Request: Go over the listing below line by line, and return each one holding the string "Profile".

***** Exercise data

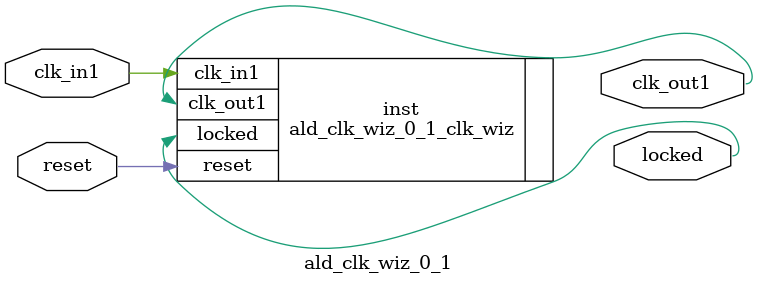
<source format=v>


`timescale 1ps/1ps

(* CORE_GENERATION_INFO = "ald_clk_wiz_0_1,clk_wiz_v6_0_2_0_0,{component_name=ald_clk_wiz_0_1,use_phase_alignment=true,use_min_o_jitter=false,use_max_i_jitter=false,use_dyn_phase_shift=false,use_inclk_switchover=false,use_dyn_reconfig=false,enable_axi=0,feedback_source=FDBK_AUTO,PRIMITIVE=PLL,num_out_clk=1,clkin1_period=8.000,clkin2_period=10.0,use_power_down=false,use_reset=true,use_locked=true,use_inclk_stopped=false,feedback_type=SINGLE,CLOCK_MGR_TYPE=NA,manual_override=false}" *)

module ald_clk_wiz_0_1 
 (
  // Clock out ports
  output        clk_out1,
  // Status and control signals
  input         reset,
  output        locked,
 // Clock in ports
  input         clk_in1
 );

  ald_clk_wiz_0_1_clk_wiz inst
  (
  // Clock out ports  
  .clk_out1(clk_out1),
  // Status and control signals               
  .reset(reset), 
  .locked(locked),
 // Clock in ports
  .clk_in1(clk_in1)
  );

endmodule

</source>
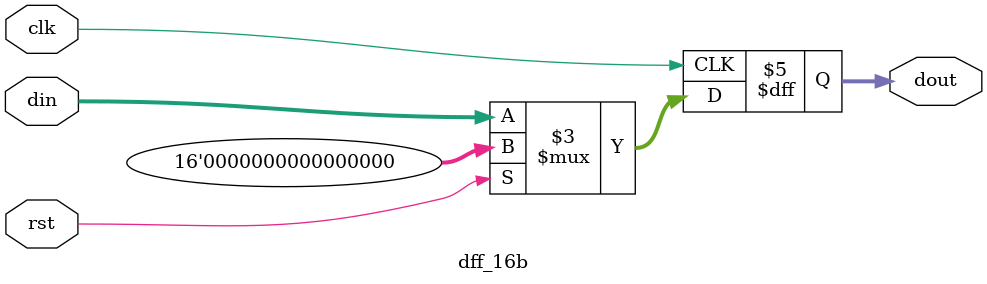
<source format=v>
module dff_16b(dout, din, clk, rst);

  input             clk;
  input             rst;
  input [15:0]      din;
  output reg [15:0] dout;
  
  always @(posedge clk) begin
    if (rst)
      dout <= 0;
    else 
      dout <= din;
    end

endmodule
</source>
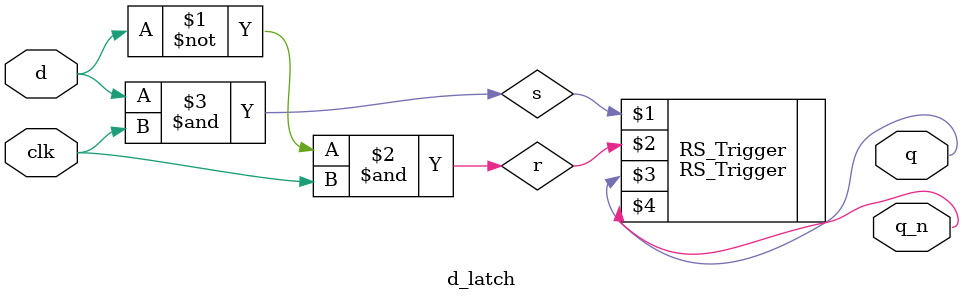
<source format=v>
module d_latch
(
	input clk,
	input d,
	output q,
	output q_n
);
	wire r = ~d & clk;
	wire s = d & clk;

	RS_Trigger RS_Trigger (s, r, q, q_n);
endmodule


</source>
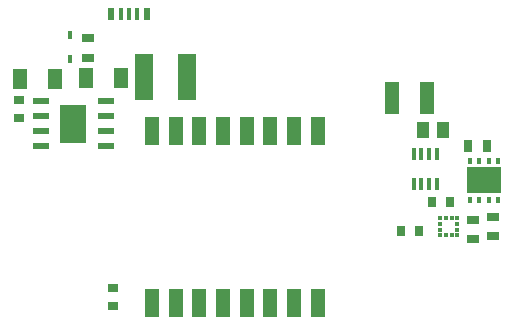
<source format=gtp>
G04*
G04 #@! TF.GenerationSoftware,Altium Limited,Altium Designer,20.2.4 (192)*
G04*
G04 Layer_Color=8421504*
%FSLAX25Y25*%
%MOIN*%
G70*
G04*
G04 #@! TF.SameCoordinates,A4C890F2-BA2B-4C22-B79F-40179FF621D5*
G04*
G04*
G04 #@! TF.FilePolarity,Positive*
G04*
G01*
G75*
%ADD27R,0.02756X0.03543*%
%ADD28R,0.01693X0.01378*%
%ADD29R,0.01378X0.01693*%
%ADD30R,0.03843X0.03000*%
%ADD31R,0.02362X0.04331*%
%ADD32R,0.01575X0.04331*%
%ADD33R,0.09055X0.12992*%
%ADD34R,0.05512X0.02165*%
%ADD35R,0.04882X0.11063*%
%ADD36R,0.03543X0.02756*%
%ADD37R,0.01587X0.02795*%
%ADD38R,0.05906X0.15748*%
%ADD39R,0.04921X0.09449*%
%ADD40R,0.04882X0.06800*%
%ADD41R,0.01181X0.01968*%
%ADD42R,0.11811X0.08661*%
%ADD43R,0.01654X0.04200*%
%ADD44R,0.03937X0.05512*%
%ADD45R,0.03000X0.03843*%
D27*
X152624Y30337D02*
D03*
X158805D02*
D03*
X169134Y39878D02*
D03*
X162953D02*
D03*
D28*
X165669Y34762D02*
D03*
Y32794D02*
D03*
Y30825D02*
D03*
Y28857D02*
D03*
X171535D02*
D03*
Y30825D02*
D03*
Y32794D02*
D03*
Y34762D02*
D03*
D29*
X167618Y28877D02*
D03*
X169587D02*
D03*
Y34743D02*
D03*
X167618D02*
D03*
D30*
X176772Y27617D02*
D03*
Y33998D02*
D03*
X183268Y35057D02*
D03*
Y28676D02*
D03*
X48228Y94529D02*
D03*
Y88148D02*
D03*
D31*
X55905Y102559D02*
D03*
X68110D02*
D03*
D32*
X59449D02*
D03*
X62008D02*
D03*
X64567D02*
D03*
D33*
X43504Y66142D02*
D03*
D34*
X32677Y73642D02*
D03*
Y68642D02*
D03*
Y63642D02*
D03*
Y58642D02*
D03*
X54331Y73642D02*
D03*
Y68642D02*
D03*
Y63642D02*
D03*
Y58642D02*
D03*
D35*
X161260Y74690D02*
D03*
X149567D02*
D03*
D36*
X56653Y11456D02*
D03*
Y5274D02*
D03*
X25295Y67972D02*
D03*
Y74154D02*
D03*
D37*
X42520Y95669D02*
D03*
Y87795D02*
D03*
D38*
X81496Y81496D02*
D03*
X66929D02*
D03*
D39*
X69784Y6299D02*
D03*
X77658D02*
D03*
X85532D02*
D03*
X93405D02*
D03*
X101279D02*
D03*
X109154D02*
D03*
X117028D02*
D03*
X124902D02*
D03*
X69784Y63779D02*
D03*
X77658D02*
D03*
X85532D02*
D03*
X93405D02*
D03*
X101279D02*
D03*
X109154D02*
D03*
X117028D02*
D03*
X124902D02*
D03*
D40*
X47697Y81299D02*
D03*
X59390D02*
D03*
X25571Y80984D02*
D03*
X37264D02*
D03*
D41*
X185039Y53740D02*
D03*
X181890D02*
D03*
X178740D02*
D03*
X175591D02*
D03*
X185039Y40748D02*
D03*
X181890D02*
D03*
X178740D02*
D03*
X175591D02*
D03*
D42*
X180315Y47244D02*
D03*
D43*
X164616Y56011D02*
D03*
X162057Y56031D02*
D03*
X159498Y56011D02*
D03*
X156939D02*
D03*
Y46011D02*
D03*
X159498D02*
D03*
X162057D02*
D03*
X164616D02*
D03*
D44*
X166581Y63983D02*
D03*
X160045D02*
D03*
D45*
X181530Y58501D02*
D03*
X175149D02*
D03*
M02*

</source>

**********
***** Exercise data

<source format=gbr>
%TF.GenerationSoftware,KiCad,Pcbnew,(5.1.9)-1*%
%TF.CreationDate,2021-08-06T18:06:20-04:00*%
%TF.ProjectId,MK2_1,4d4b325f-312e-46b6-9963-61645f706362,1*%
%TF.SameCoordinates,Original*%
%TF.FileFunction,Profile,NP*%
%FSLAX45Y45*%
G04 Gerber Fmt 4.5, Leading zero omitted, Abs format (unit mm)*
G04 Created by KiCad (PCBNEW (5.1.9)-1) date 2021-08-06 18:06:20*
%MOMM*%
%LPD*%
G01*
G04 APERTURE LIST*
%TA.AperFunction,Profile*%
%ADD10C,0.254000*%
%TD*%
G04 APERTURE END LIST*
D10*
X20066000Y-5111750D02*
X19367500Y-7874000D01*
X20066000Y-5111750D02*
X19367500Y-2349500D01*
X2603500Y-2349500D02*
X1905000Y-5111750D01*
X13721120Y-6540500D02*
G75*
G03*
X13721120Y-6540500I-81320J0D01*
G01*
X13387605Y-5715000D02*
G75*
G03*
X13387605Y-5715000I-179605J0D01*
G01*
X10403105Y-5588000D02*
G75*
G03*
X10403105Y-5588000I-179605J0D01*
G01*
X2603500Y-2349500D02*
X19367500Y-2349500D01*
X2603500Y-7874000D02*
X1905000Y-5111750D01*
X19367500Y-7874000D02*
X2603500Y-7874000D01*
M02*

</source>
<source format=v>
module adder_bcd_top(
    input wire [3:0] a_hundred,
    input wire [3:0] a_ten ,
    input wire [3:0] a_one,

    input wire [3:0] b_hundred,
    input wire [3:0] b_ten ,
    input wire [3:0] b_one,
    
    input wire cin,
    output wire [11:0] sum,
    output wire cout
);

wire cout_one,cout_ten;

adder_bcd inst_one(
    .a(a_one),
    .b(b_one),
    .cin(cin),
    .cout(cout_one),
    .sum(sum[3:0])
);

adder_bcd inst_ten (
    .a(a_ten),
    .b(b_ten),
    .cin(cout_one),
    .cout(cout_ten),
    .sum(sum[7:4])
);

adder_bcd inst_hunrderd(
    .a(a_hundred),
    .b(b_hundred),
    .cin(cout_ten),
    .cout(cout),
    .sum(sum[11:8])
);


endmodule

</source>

**********

Answer space:
%TF.FileFunction,Profile,NP*%
%TA.AperFunction,Profile*%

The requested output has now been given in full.